Fiddlers as n'er do wells
Transcript
File: cousinsjohn-oh-badinstrument_M.mp3
Speakers:
JC – John Cousins
JC: There was a belief in the community around here that if a man ever became a fiddler, a good fiddler – In order to be a good fiddler, you couldn't be any good for anything else. First of all it implied an addiction to the instrument, and there was an addiction to it. And young fellers, once they got playing it they'd spend all their time playing the fiddle and do nothing else. And so the belief was that if you became a good fiddler you were useless for anything else.You were done for, you would never be a success in life, that was it. That was a strongly held belief. And somebody told me that down at Rock Barra, which is near where you fellers were staying, near East Point – Somebody told me, now whether this is a myth or not – Anyway, Rock Barra is now a deserted community. There's nobody there. You drive along and I don't know if there's a farm there or not. But someone attributed the demise of this community – Everybody had gone, the farms all went in decay. And somebody attributed it to the fact that there was too many good fiddlers (laughter). And they just never did anything else but play the fiddle and they were useless. And so there was – To an extent there would have been a little stigma attached to playing the fiddle. Fiddlers were pretty – they had a function. Virtually everyone in the community had a function . Communities remained stable over decades. In order for it to work, everyone sort of fitted in place and of course the fiddlers were the center of the entertainment. And there is a good deal of lore about fiddlers and about their neglect of their work. One of the best fiddlers here, and I didn't know this man but people my age remember him. He lived out – Probably would be not too far from O'Leary. And his name was Guy Bolter, and Guy Boulter was a great fiddler. And I remember they told stories about Guy Boulter. He farmed, but he never made any success of farming at all, because he always neglected his farming. This was like cocaine almost: the God-blamed fiddle. And they said he would go to cut grain. Now in order to cut grain you had to haul a binder. In order to haul a binder you needed three horses, a binder was the heaviest piece of machinery that was on the farm for horses to haul. I have a binder right out there [points outside] as a matter of fact, but no horses. It was quite a complicated maneuver to hitch a three-horse team. I can't do it; I never learned.

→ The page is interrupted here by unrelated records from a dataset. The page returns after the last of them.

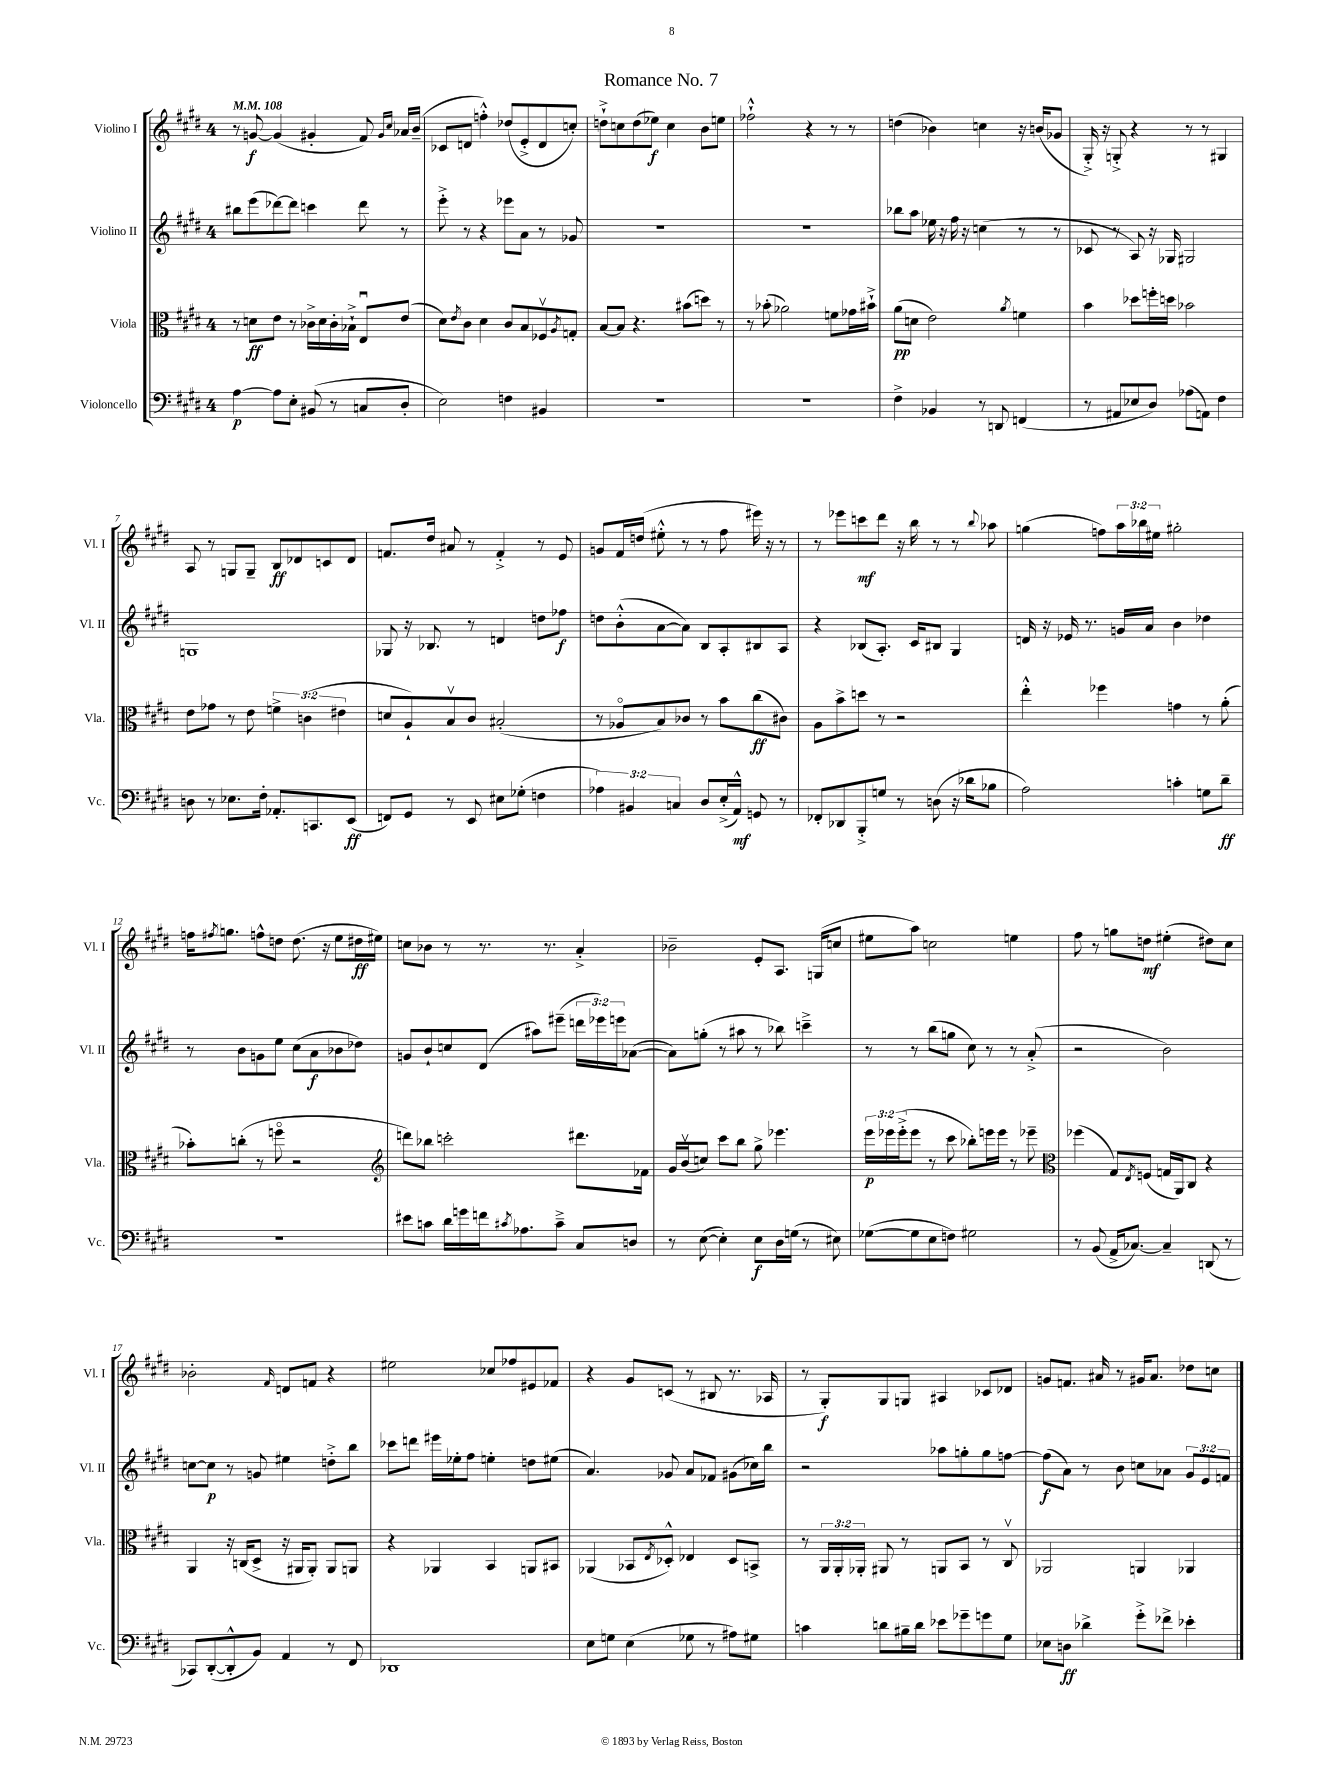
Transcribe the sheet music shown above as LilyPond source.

\header { title = "Romance No. 7" }
<<
\new StaffGroup <<
\new Staff = "s0" \with { instrumentName = "Violino I" shortInstrumentName = "Vl. I" } {
    \clef treble \key e \major \once \override Staff.TimeSignature.style = #'single-digit \time 4/4 \override Staff.TupletNumber.text = #tuplet-number::calc-fraction-text \tempo 4 = 108
    r8 g'8~\f g'4( gis'4-. fis'8) \grace { gis'16 cis''16 } aes'16 b'16--( |
    ces'8 d'8 f''4-.-^) des''8( e'8-.-> d'8 c''8-.) |
    d''8-!-> c''8 d''8( ees''8\f) c''4 b'8 e''8 |
    fes''2-!-^ r4 r8 r8 |
    d''4( bes'4) c''4 r16 b'16( ges'8 |
    gis16-.->) r16 g8-.-> r4 r8 r8 gis4 |
    a8 r8 g8 g8-- b8\ff des'8 c'8 des'8 |
    f'8. dis''16 ais'8 r8 f'4-.-> r8 e'8 |
    g'8 fis'16 d''16( eis''8-.-^ r8 r8 fis''8 eis'''16) r16 r8 |
    r8 ees'''8 c'''8\mf dis'''8 r16 b''16 r8 r8 \appoggiatura { b''8 } aes''8 |
    g''4( f''8) \tuplet 3/2 { a''16 bes''16 eis''16 } gis''2-. |
    f''16 \acciaccatura { fis''8 } g''8. f''8-^ d''8 d''8.( r16 e''8 dis''16\ff eis''16) |
    c''8 bes'8 r8 r8. r8. a'4-.-> |
    bes'2-- e'8-. a8. g16( c''8 |
    eis''8 a''8) c''2 e''4 |
    fis''8 r8 g''8 d''8\mf eis''4-.( dis''8) cis''8 |
    bes'2-. \grace { fis'16 } d'8 f'8 r4 |
    eis''2 ces''8 fes''8 eis'8 fes'8 |
    r4 gis'8 c'8( r8 bis8 r8. aes16 |
    r8 gis8-.\f) gis8 g8 ais4 ces'8 des'8 |
    g'8 f'8. ais'16 r8 gis'16 ais'8. des''8 c''8 \bar "|." |
}
\new Staff = "s1" \with { instrumentName = "Violino II" shortInstrumentName = "Vl. II" } {
    \clef treble \key e \major \once \override Staff.TimeSignature.style = #'single-digit \time 4/4 \override Staff.TupletNumber.text = #tuplet-number::calc-fraction-text
    bis''8 e'''8( des'''8~) des'''8 c'''4 des'''8 r8 |
    e'''8-.-> r8 r4 ees'''8 a'8 r8 ges'8 |
    R1 |
    R1 |
    bes''8 a''8 ees''16 r16 fis''16 r16 c''4( r8 r8 |
    ces'8 r8 a8) r16 ges16 gis2 |
    g1 |
    ges8 r16 bes8. r8 d'4 d''8 fes''8\f |
    d''8 b'8-.-^( a'8~ a'8) b8 a8-. bis8 a8 |
    r4 bes8( a8.-.) cis'16 bis8 gis4 |
    d'16 r16 ees'16 r8. g'16 a'16 b'4 des''4 |
    r8 b'8 g'8 e''8 cis''8( a'8\f bes'8 des''8) |
    g'8 b'8-! c''8 dis'8( ais''8) eis'''8--( \tuplet 3/2 { d'''16 ees'''16) e'''16 } aes'8~( |
    aes'8) g''8-.( r8 ais''8 r8 bes''8) c'''4---> |
    r8 r8 b''8( g''8 cis''8) r8 r8 a'8-.->( |
    r2 b'2) |
    c''8~ c''8\p r8 g'8 eis''4 d''8-.-> b''8 |
    ces'''8 d'''8 eis'''16 ees''16-. fis''8 e''4-. d''8 eis''8( |
    a'4.) ges'8 a'8 fes'8 gis'8( ces''16) b''16 |
    r2 aes''8 g''8-. g''8 f''8~ |
    f''8\f( a'8) r8 b'8 c''8 aes'8 \tuplet 3/2 { gis'8 e'8 f'8 } \bar "|." |
}
\new Staff = "s2" \with { instrumentName = "Viola" shortInstrumentName = "Vla." } {
    \clef alto \key e \major \once \override Staff.TimeSignature.style = #'single-digit \time 4/4 \override Staff.TupletNumber.text = #tuplet-number::calc-fraction-text
    r8 d'8\ff e'8 r8 ces'16-> d'16 ces'16-. bes16-!-> e8\downbow e'8( |
    dis'8) \acciaccatura { e'8 } cis'8 dis'4 cis'8 b8 fes8\upbow \acciaccatura { a8 } g8-. |
    b8~ b8 r4. bis'8( d''8) r8 |
    r8 bes'8-.( aes'2) f'8 ges'16 bis'16-!-> |
    a'8\pp( d'8 e'2) \acciaccatura { a'8 } f'4 |
    b'4 des''8 f''16-. d''16 bes'2 |
    e'8 ges'8 r8 e'8 \tuplet 3/2 { f'4-> c'4( eis'4 } |
    d'8 a8-!) b8\upbow cis'8 bis2-.( |
    r8 aes8\flageolet b8) ces'8 r8 b'8 cis''8\ff( cis'8) |
    a8 b'8-> d''8 r8 r2 |
    e''4-.-^ fes''4 g'4 r8 a'8-.( |
    bes'8-.) c''8-.( r8 f''8\flageolet r2 |
    \clef treble d'''8) bes''8 c'''2-. dis'''8. fes'16 |
    gis'16 b'16\upbow( c''8) cis'''8 b''8 gis''8-> ees'''4. |
    \tuplet 3/2 { e'''16\p ees'''16 ees'''16-.->( } ees'''8 r8 cis'''8 bes''8-.) e'''16 e'''16 r8 ees'''8-- |
    \clef alto fes''4( gis8) \acciaccatura { e8 } f8( g16 a,16) cis8 r4 |
    a,4 r16 c16( dis8-> r16 ais,16 ais,8-.) ais,8 a,8 |
    r4 aes,4 b,4 a,8 bis,8 |
    aes,4( bes,8 \acciaccatura { e8 } des8-.-^) ees4 des8 b,8-> |
    r8 \tuplet 3/2 { a,16 a,16-. aes,16-. } ais,8 r8 a,8 b,8 r8 cis8\upbow |
    aes,2 a,4 aes,4 \bar "|." |
}
\new Staff = "s3" \with { instrumentName = "Violoncello" shortInstrumentName = "Vc." } {
    \clef bass \key e \major \once \override Staff.TimeSignature.style = #'single-digit \time 4/4 \override Staff.TupletNumber.text = #tuplet-number::calc-fraction-text
    a4~\p a8 e8-. bis,8( r8 c8 dis8-. |
    e2) f4 bis,4 |
    R1 |
    R1 |
    fis4-> bes,4 r8 d,8 f,4( |
    r8 ais,8 ees8 dis8) aes8( a,8) fis4 |
    d8 r8 ees8. fis16-. aes,8.-. c,8. e,8\ff( |
    f,8) gis,8 r8 e,8 eis8 ges8-.( f4 |
    \tuplet 3/2 { aes4) bis,4 c4 } dis8 e16-.->( a,16-^\mf) g,8 r8 |
    fes,8-. des,8 b,,8-.-> g8 r8 d8( r16 des'16 bes8 |
    a2) c'4-. g8 dis'8--\ff |
    r1 |
    eis'8 c'8 dis'16 g'16 f'16 \acciaccatura { cis'8 } aes8. cis'8---> cis8 d8 |
    r8 e8~( e4-.) e8\f dis16 g16( r8 eis8) |
    ges8~( ges8 e8 f8) gis2 |
    r8 b,8( a,16-> ces8.~) ces4-- d,8( r8 |
    ces,8) dis,8~-.( dis,8-.-^ b,8) a,4 r8 fis,8 |
    des,1 |
    e8 g8 e4( ges8 r8 ais8) gis8 |
    c'4 d'8 bis16-- d'16 ees'8 ges'8-- g'8 gis8 |
    ees8 d8\ff des'4-> gis'8-.-> fes'8-> ees'4-. \bar "|." |
}
>>
>>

They said Guy Boulter would, if he was out on the binder: hitch the horses he'd be out cuttin' grain – And if a tune got goin' through his head, he'd be thinking about this tune. It'd get to him so bad, that he'd get off the binder, he would drive to the barn, he would unhitch the horses, and he would put them in the barn and he would go in and sit down and play that tune on the fiddle. He couldn't stop himself.